We measured the BiForce Toolbox performance in analysing disease (50% cases and 50% controls) and quantitative traits of GWAS datasets with 500 000 SNPs and 5000 samples, using one thread and eight threads on a single workstation (2.8 GHz Intel Core iMac with 4 GB RAM, 4 CPU cores each with 2 threads) and 256 threads on a computer cluster (32 nodes each with 4 CPU cores each with 2 threads), respectively. BiForce Toolbox took 118.18, 30.8 and 0.46 h, respectively, for the disease trait, and 293.24 (using 8 threads on the workstation) and 6.81 h (using 256 threads on the cluster) for the quantitative trait.
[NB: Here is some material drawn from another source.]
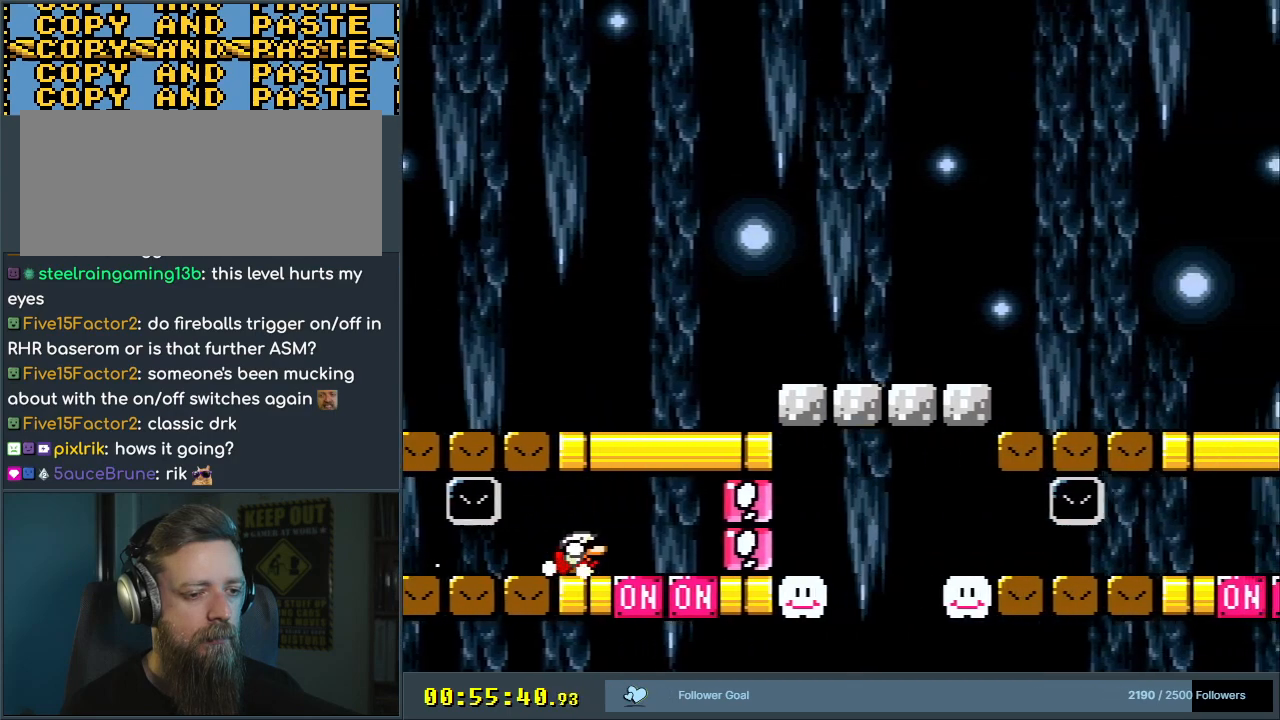
{"buttons": ["B", "Y", "DPAD_DOWN"], "events": [[67, "DPAD_DOWN", "up"], [100, "X", "down"], [183, "DPAD_DOWN", "down"], [217, "X", "up"], [467, "B", "down"]]}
In contrast, FastEpistasis, a parallel extension of PLINK (21) took 29, 4 or 0.5 days to analyse a quantitative trait in a GWAS data set of the same size using 8, 64 or 512 MPI-bound processors, respectively (11); GBOOST, a graphical processing unit version of BOOST (12) took 1.34 h to analyse a disease trait in a smaller GWAS data set (351 542 SNPs and 5003 samples) on a computer with a Nvidia GeForce GTX 285 display card (i.e. 240 CPU cores) (13).

CONCLUSIONS

BiForce Toolbox is a powerful and accessible tool to support high-throughput analysis of epistasis in GWAS of disease and quantitative traits on general computer platforms. It is hoped that with BiForce Toolbox analysis the study of epistasis in GWAS will become a routine exercise and hence improve our understanding of the role of epistasis in the architecture of complex traits.

FUNDING

The Biotechnology and Biological Sciences Research Council (BBSRC) [BB/H024484/1 to W.H.W.]; the Medical Research Council Core Fund (to C.A.S., C.S.H. and W.H.W.). Funding for open access charge: BBSRC [BB/H024484/1].

Conflict of interest statement. None declared.